Usa, missili anticarro venduti al Kosovo. La delusione di Belgrado

Il Dipartimento di Stato dà l’ok all’iter per quasi 250 Javelin. Affare da 75 milioni di dollari. Ora manca il sì del Congresso
Stefano Giantin
Gli Javelin sono dei missili anti-carro: ok dal Dipartimento di Stato Usa alla vendita a Pristina
Gli Javelin sono dei missili anti-carro: ok dal Dipartimento di Stato Usa alla vendita a Pristina

BELGRADO Da simbolo potente della guerra in Ucraina, considerati agli albori dell’invasione miracolosi contro i carri armati russi, a cartina al tornasole delle tensioni sull’asse tra Serbia e Kosovo. Sono gli Javelin, armi anti-carro portatili “made in Usa”, due anni fa ricercatissime da Kiev per contrastare l’aggressione di Mosca. Adesso sbarcheranno pure nei Balcani, per la soddisfazione di Pristina e lo scorno di Belgrado, segnalando al contempo quanto potenzialmente pericolosa sia la situazione nella regione.

Gli Javelin in un futuro prossimo dovrebbero essere consegnati nelle mani delle Forze di sicurezza kosovare, non ancora esercito regolare ma da mesi impegnate a dotare i propri uomini di armi sempre più potenti e sofisticate. È quanto ha stabilito il Dipartimento di Stato americano, che ha dato luce verde alla «potenziale vendita» al Kosovo di quasi 250 Javelin prodotti negli Usa – praticamente uno per ogni carro armato teoricamente in dotazione alla Serbia - oltre a munizioni, sistemi di controllo, un pacchetto da 75 milioni di dollari. La possibile vendita dovrà essere confermata dal Congresso Usa ma tutto fa pensare che i giochi siano fatti, tenuto conto anche dei toni usati dal Dipartimento, che ha parlato di un affare che è anche nell’interesse degli Stati Uniti e degli «obiettivi di politica estera» di Washington. La vendita contribuisce infatti a «migliorare la sicurezza di un partner europeo che è una forza importante per la stabilità politica ed economica in Europa». Non solo Javelin: arriveranno anche «altre armi», ha da parte sua anticipato il ministro della Difesa Ejup Maqedonci, mentre la presidente Vjosa Osmani ha spiegato che «stiamo entrando in una fase decisiva per la capacità di difesa».

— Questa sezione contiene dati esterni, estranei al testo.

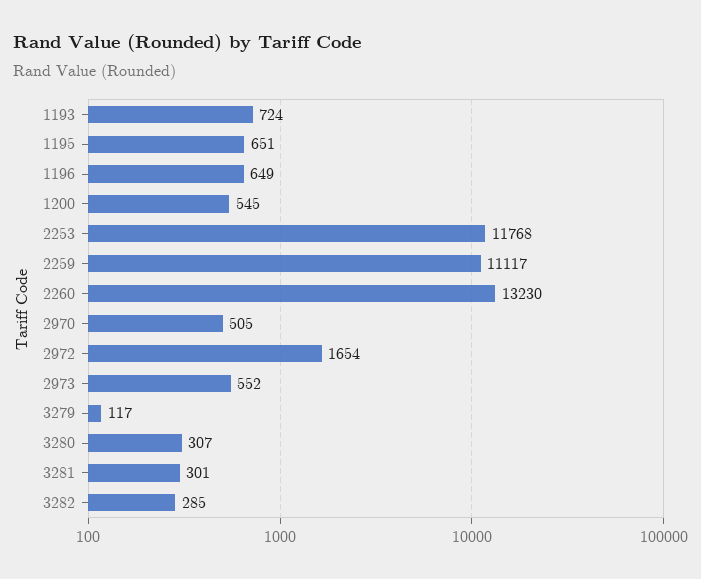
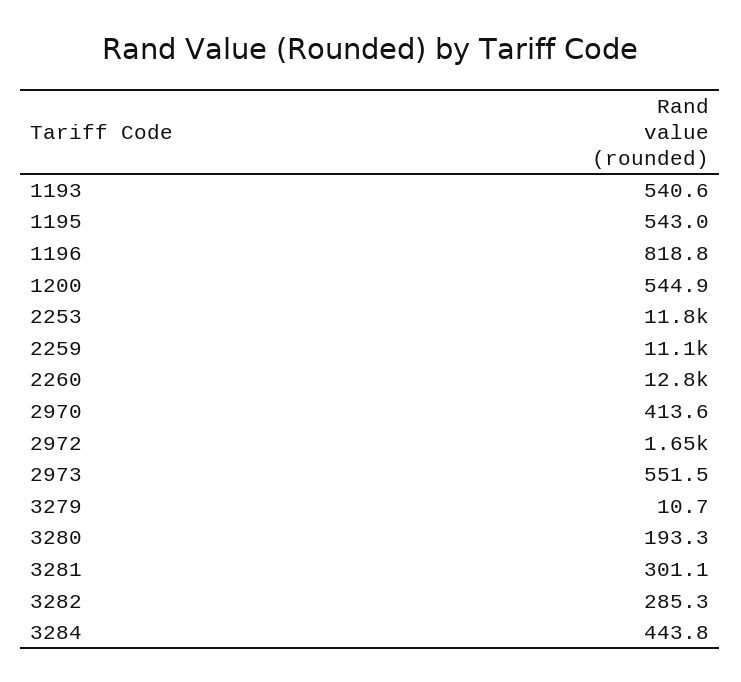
  {
-   "1193": 724,
+   "1193": 540.6,
-   "1195": 651,
+   "1195": 543,
-   "1196": 649,
+   "1196": 818.8,
    "1200": 544.9,
    "2253": 11768,
    "2259": 11117,
-   "2260": 13230,
+   "2260": 12800,
-   "2970": 505,
+   "2970": 413.6,
    "2972": 1654,
    "2973": 551.5,
-   "3279": 117,
+   "3279": 10.7,
-   "3280": 307,
+   "3280": 193.3,
    "3281": 301.1,
-   "3282": 285.3
+   "3282": 285.3,
+   "3284": 443.8
  }

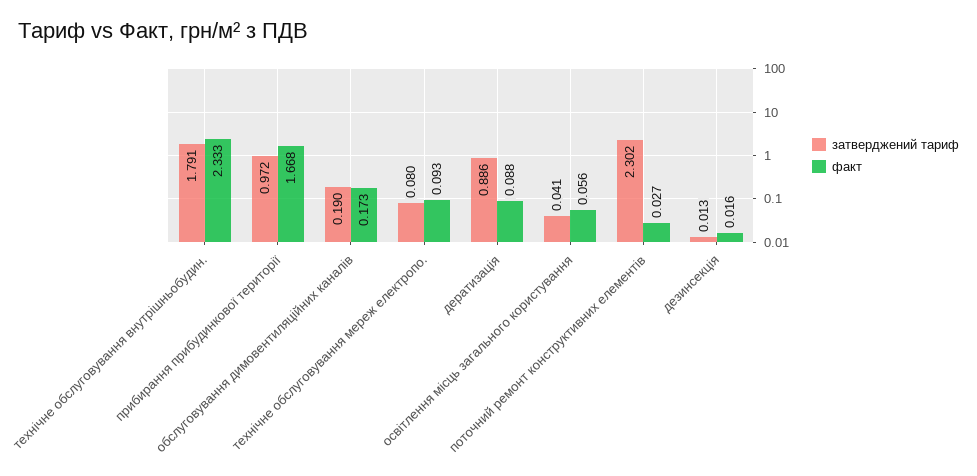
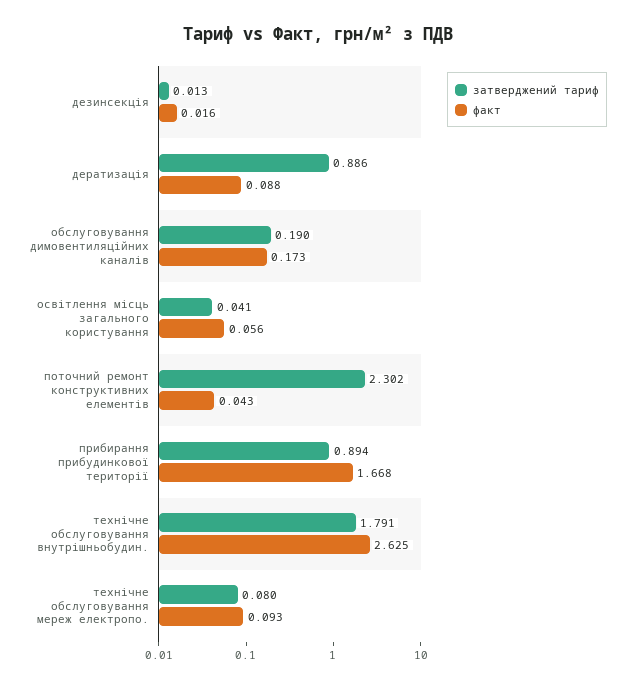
  {
    "затверджений тариф": {
      "технічне обслуговування внутрішньобудин.": 1.791,
-     "прибирання прибудинкової території": 0.972,
+     "прибирання прибудинкової території": 0.894,
      "обслуговування димовентиляційних каналів": 0.19,
      "технічне обслуговування мереж електропо.": 0.08,
      "дератизація": 0.886,
      "освітлення місць загального користування": 0.041,
      "поточний ремонт конструктивних елементів": 2.302,
      "дезинсекція": 0.013
    },
    "факт": {
-     "технічне обслуговування внутрішньобудин.": 2.333,
+     "технічне обслуговування внутрішньобудин.": 2.625,
      "прибирання прибудинкової території": 1.668,
      "обслуговування димовентиляційних каналів": 0.173,
      "технічне обслуговування мереж електропо.": 0.093,
      "дератизація": 0.088,
      "освітлення місць загального користування": 0.056,
-     "поточний ремонт конструктивних елементів": 0.027,
+     "поточний ремонт конструктивних елементів": 0.043,
      "дезинсекція": 0.016
    }
  }

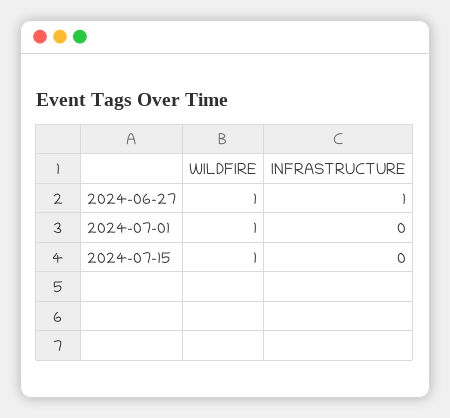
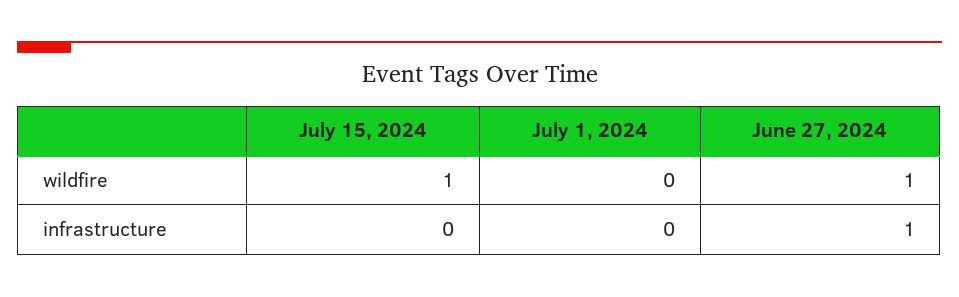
  {
    "WILDFIRE": {
      "2024-06-27": 1,
-     "2024-07-01": 1,
+     "2024-07-01": 0,
      "2024-07-15": 1
    },
    "INFRASTRUCTURE": {
      "2024-06-27": 1,
      "2024-07-01": 0,
      "2024-07-15": 0
    }
  }

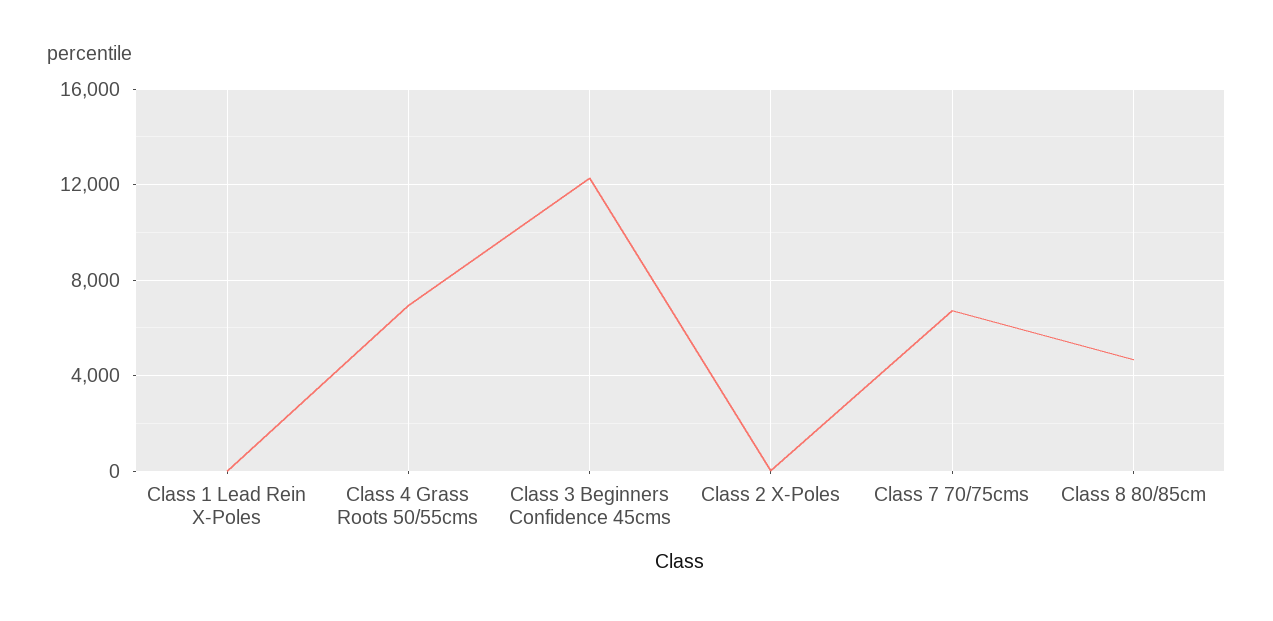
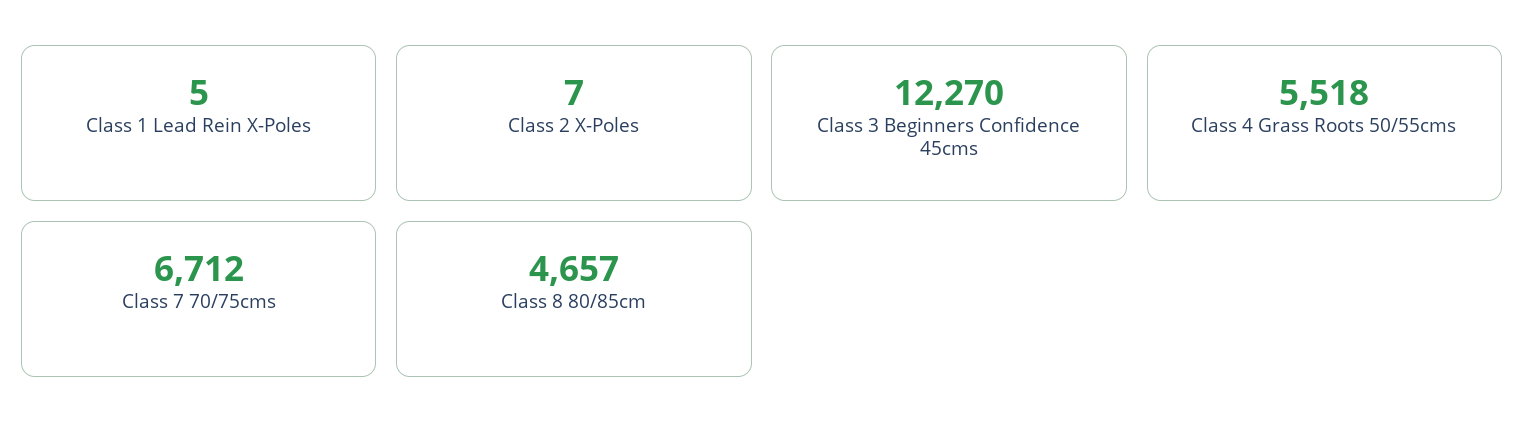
  {
    "Class 1 Lead Rein X-Poles": 5,
-   "Class 4 Grass Roots 50/55cms": 7000,
+   "Class 4 Grass Roots 50/55cms": 5518,
    "Class 3 Beginners Confidence 45cms": 12270,
    "Class 2 X-Poles": 7,
    "Class 7 70/75cms": 6712,
    "Class 8 80/85cm": 4657
  }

Ma a cosa potrebbero servire, gli Javelin? L’acquisto va letto alla luce delle gravissime tensioni registrate nei mesi scorsi nel nord del Kosovo, in particolare quale reazione al colpo di mano di paramilitari serbi a Banjska - azione eversiva con alta probabilità dettata dal tentativo di riprendere il controllo dell’area abitata in stragrande maggioranza da serbi – e conseguente escalation anche militare, con l’esercito serbo che aveva innalzato il livello di allerta, inviando truppe e mezzi a ridosso del confine. Ma c’è di più. C'è pure l’ambizione di Pristina – vista come il fumo negli occhi da Belgrado – di creare un esercito regolare. E tutto suggerisce che si vada in questa direzione. Lo confermano, ad esempio, l’aumento delle spese militari da parte del Kosovo decise a dicembre, con il budget per la difesa salito a oltre 200 milioni di euro, ma anche l’acquisto da parte di Pristina, nel luglio scorso, di un drone Bayraktar, di produzione turca, prima degli Javelin il gioiello del sistema difensivo kosovaro. E proprio in occasione dello sbarco del Bayraktar, il premier kosovaro Albin Kurti si era autocompiaciuto per aver «aumentato dell’80% il numero dei soldati e del 100% le spese per la difesa».

Ma mentre Pristina incassa il rinnovato sostegno Usa sul fronte militare, Belgrado – che da anni porta avanti una politica di accelerato riarmo - trattiene a stento la rabbia. La decisione di Washington rappresenta una «grande delusione», ha commentato il presidente serbo Aleksandar Vučić, che ha tuttavia assicurato che la Serbia cercherà in tutti i modi di conservare i buoni rapporti con Washington. Negli Usa tuttavia la linea politica non è univoca. Vendere gli Javelin al Kosovo è «gettare benzina sul fuoco» in un momento di «forte tensione» nella regione, ha ammonito la congressista Usa Claudia Tenney.